TRY IT — Entries below include pictures. Output exactly the lines from the one with "Февраль 2025" down to the one with "Értékelés alapján mindent", both ends included, and leave the pictures out.

[Source data]
----------

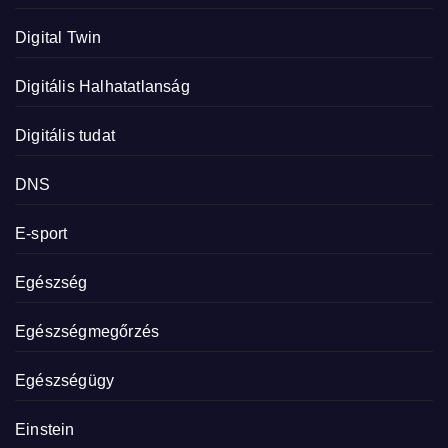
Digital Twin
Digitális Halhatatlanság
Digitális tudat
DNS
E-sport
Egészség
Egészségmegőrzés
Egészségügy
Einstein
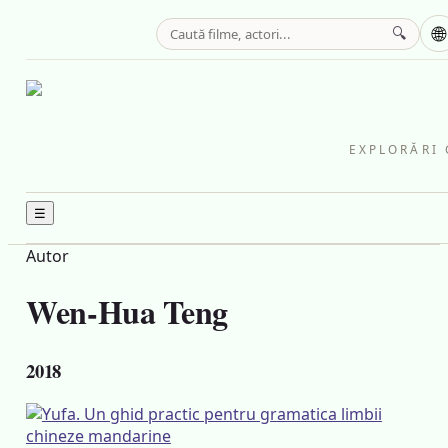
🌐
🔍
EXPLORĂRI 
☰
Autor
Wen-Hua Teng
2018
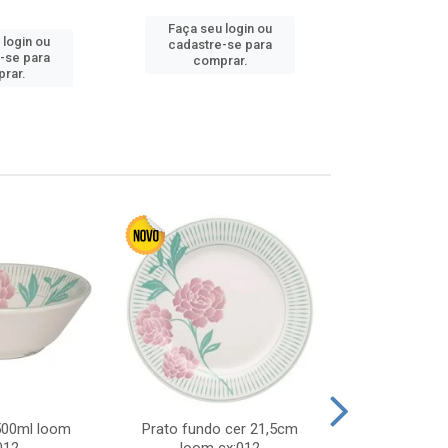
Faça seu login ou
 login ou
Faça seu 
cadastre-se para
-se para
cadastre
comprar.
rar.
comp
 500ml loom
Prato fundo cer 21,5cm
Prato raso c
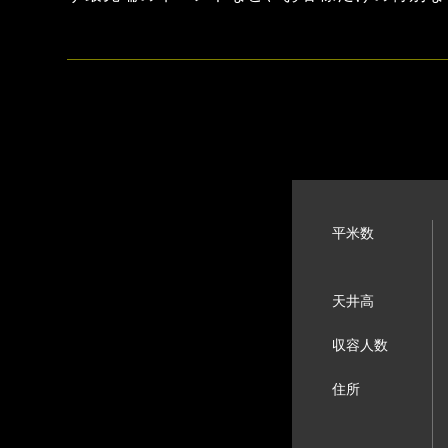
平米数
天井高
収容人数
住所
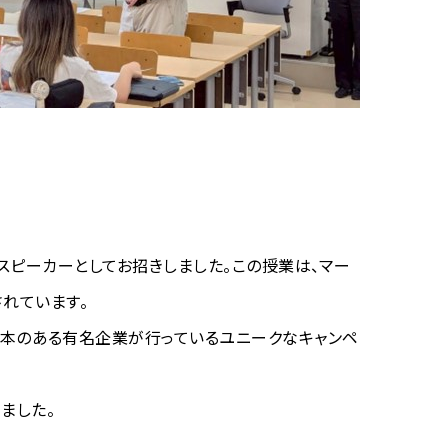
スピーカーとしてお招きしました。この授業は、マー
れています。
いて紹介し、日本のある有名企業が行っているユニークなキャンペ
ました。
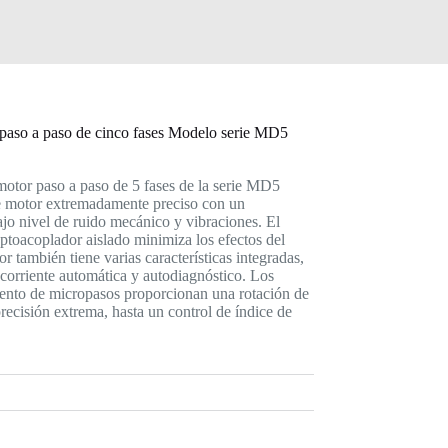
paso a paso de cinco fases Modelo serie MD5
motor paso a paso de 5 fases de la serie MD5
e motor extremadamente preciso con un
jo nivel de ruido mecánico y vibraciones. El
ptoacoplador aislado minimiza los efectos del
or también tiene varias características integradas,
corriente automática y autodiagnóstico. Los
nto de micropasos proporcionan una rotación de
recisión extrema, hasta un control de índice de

----------

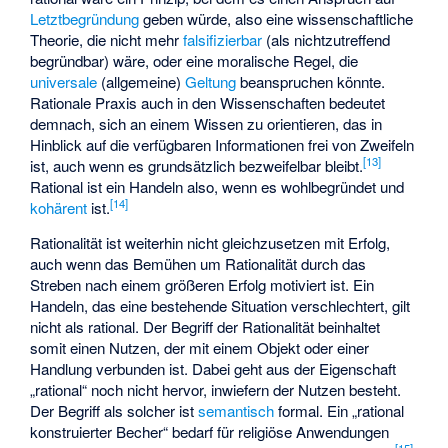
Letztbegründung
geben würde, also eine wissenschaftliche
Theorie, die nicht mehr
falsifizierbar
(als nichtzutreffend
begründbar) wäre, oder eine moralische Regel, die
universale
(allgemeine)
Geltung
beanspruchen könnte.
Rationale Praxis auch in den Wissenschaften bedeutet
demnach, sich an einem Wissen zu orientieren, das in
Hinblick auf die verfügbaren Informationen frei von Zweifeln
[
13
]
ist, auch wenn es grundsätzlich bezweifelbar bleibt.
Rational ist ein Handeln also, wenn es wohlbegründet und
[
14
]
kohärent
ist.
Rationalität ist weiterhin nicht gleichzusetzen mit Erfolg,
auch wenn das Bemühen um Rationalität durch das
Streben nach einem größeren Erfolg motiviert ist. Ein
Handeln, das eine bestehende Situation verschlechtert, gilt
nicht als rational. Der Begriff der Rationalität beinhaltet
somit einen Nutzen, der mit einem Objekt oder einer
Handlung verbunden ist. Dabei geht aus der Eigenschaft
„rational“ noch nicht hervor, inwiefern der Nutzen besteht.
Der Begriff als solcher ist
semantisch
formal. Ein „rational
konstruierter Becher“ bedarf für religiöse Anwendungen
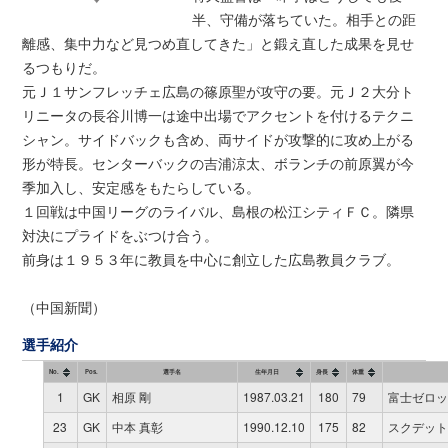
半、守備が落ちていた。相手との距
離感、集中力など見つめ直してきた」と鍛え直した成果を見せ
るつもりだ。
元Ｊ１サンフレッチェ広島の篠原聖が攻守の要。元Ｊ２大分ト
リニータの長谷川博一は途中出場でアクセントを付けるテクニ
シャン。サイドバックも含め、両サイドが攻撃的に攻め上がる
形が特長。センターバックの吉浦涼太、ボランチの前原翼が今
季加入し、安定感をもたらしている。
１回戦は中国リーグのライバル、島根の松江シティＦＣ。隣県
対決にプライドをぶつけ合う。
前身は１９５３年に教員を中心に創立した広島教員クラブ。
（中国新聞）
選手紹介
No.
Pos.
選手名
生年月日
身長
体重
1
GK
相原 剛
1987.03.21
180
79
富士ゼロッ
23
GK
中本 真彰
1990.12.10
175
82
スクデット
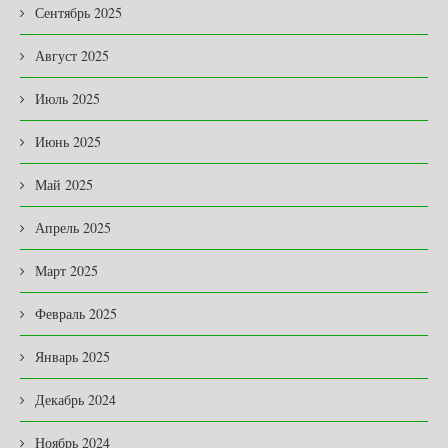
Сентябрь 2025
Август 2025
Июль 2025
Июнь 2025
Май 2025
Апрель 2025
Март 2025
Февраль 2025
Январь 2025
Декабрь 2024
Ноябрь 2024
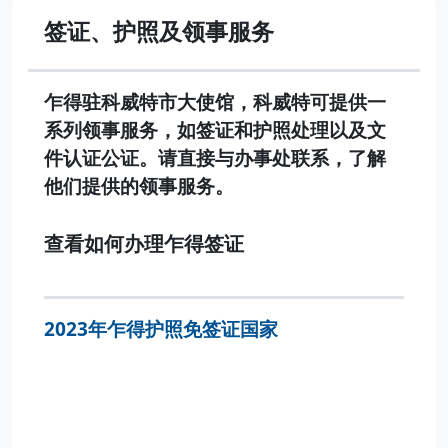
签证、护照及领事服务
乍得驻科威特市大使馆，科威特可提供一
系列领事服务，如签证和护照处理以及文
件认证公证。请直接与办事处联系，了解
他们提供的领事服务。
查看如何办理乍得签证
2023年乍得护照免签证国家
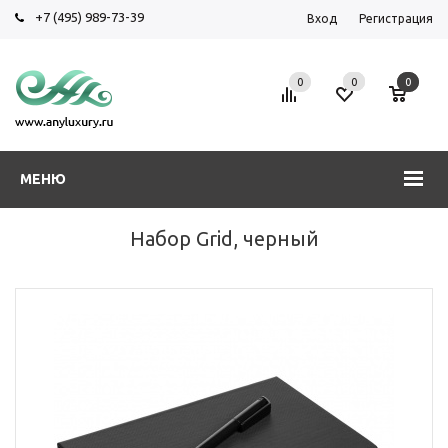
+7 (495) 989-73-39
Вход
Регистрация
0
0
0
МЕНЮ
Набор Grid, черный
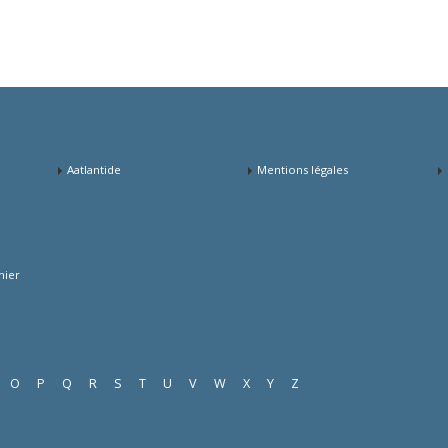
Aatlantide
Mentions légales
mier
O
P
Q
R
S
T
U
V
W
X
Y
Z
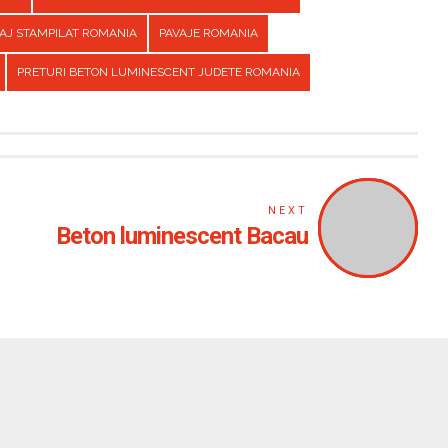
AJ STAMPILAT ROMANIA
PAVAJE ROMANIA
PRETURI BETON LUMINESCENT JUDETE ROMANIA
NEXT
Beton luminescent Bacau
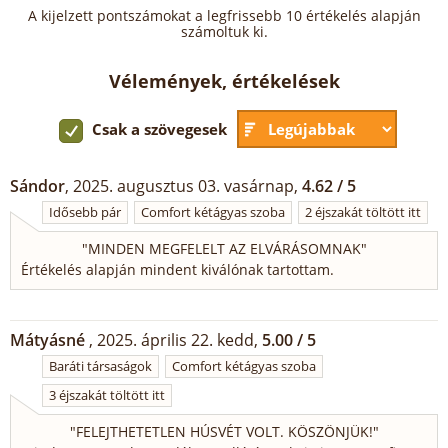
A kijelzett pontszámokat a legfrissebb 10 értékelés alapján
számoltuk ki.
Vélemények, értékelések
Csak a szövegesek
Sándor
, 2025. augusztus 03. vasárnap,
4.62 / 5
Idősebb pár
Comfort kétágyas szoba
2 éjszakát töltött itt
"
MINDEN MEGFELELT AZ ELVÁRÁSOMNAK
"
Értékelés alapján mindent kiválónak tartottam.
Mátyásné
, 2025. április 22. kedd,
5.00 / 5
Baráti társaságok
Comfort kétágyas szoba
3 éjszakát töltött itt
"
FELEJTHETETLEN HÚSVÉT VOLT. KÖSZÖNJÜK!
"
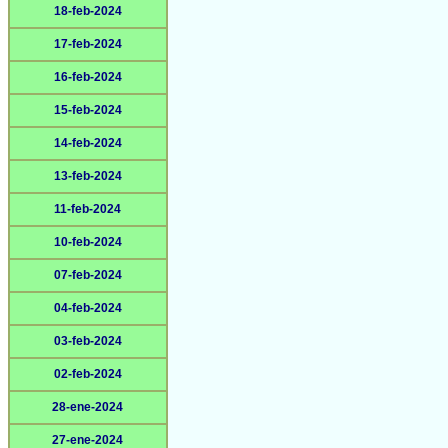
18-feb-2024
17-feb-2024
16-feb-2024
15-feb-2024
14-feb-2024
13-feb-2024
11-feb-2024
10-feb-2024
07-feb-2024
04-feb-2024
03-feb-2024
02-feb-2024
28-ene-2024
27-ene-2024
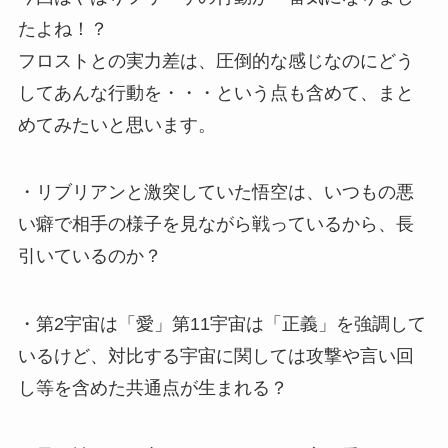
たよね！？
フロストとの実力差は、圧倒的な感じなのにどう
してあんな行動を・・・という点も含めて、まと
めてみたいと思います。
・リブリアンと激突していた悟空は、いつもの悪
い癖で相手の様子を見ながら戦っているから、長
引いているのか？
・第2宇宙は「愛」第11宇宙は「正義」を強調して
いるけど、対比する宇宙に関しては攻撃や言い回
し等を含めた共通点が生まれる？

----------

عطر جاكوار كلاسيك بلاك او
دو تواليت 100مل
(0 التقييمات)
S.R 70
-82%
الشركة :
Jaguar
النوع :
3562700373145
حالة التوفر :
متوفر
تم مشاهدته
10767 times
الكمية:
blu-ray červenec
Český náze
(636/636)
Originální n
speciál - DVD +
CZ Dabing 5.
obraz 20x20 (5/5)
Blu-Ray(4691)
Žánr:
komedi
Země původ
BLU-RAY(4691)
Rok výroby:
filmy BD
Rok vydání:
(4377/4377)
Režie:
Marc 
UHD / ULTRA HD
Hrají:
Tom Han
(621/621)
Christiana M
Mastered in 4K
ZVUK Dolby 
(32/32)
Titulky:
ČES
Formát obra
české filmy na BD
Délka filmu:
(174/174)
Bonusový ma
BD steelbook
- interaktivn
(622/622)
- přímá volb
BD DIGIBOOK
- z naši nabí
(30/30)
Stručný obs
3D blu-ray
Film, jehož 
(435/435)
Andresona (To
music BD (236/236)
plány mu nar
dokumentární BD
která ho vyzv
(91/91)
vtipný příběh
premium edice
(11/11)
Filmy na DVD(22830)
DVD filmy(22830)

----------

ANSWER BOX —
Февраль 2025
Январь 2025
Декабрь 2024
Ноябрь 2024
签证、护照及领事服务
乍得驻科威特市大使馆，科威特可提供一
系列领事服务，如签证和护照处理以及文
件认证公证。请直接与办事处联系，了解
他们提供的领事服务。
查看如何办理乍得签证
2023年乍得护照免签证国家
+7 (495) 989-73-39
Вход
Регистрация
0
0
0
МЕНЮ
Набор Grid, черный
Aatlantide
Mentions légales
mier
O
P
Q
R
S
T
U
V
W
X
Y
Z
AJ STAMPILAT ROMANIA
PAVAJE ROMANIA
PRETURI BETON LUMINESCENT JUDETE ROMANIA
NEXT
Beton luminescent Bacau
A kijelzett pontszámokat a legfrissebb 10 értékelés alapján
számoltuk ki.
Vélemények, értékelések
Csak a szövegesek
Sándor
, 2025. augusztus 03. vasárnap,
4.62 / 5
Idősebb pár
Comfort kétágyas szoba
2 éjszakát töltött itt
"
MINDEN MEGFELELT AZ ELVÁRÁSOMNAK
"
Értékelés alapján mindent kiválónak tartottam.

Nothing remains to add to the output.